The firm’s 2024 State of Digital Operations study examines the concerns and priorities of enterprise and upper mid-market decision makers for the year ahead. Drawing insights from a survey of 350 business and technical leaders across numerous industries, the study reveals critical initiatives, budgets strategies and risks businesses face driving operational transformation at scale.
Among the key findings was a 13 percent year-over-year increase in customer-facing incidents, reflecting rising levels of complexity and risk as businesses continue to push ahead in their operational transformations. Enterprise companies saw sharper increases (16 percent) on a higher base of incidents vs. mid-market companies (8 percent).
But businesses appear to be turning attention to this situation, at least from this point onward. With mandates to achieve top line growth while improving efficiency in an uncertain macroeconomic landscape, the majority of leaders expect to expand IT operations budgets with a focus on mitigating risk, increasing revenue and improving resilience. Cloud and security infrastructure remain top priorities given their foundational role in businesses’ digital health.
Key survey findings:
- 77 percent of leaders plan to expand investment in cloud services, and 76 percent intend to increase spend on cloud storage.
- 45 percent of respondents ranked security and reducing risk among their top three business imperatives, with 29 percent naming this the number one priority and 73 percent expecting to increase security budgets.
- More than half of respondents say their 2024 IT operations budgets will be higher than they were last year, while just 16 percent expect budgets to decrease.
Despite a significant disconnect between business and technical leaders’ outlook on adoption of innovation––81 percent of technical decision makers report teams are using automation more effectively than they were 12 months ago vs. 47 percent of business decision makers––they remain aligned on pushing forward to operationalize investments in AI in 2024.
Across participants, 71 percent are growing budgets for AI and machine learning, and 76 percent are pursuing automation of IT or business operations workflows.

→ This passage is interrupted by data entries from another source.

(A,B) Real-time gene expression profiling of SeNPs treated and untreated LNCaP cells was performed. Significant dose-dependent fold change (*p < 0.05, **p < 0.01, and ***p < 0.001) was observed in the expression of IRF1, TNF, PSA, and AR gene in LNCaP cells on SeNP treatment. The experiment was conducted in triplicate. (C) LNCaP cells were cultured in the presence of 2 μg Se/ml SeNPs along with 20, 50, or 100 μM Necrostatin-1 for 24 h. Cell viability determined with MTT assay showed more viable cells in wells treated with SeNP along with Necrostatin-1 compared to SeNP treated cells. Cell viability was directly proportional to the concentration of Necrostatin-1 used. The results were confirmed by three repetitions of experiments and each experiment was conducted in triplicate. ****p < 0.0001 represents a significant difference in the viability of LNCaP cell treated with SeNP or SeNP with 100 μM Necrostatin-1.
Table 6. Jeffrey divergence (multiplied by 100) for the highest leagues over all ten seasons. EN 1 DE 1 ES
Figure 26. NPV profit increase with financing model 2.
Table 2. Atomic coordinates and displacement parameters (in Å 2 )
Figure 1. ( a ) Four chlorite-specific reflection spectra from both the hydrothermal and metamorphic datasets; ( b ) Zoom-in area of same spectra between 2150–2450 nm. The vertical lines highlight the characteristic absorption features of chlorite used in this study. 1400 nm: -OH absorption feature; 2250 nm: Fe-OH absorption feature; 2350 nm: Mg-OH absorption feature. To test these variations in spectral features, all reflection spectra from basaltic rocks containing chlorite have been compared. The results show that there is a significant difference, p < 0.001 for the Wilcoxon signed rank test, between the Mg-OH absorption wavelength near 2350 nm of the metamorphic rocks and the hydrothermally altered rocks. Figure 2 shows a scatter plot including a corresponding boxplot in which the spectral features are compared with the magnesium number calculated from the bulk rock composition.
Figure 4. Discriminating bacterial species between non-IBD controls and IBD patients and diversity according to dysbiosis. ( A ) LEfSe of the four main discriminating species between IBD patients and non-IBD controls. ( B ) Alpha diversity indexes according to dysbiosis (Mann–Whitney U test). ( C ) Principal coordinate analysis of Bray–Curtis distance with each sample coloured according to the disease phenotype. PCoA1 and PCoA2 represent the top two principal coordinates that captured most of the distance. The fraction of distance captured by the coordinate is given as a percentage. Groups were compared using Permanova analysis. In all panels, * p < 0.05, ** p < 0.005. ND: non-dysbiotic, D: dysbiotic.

This accelerated rate of AI adoption has potential to both increase efficiency and add strain to already stretched IT infrastructure, underscoring the importance of foundational safeguards to manage unplanned incidents.
Leaders also indicated plans to operationalize investments in artificial intelligence in 2024, with 71 percent looking to grow budgets for AI and machine learning, and 76 percent pursuing automation of IT or business operations workflows. The accelerated rate of generative AI adoption has potential to add strain to already stretched IT infrastructure, underscoring the importance of safeguards to manage unplanned incidents.
“The priorities are clear for leaders across industries: risk, revenue and resilience,” said Katherine Calvert, chief marketing officer at PagerDuty, in a news release. “With the continued mandate to drive growth and efficiency, we believe 2024 will be the year of operational transformation using AI and automation.”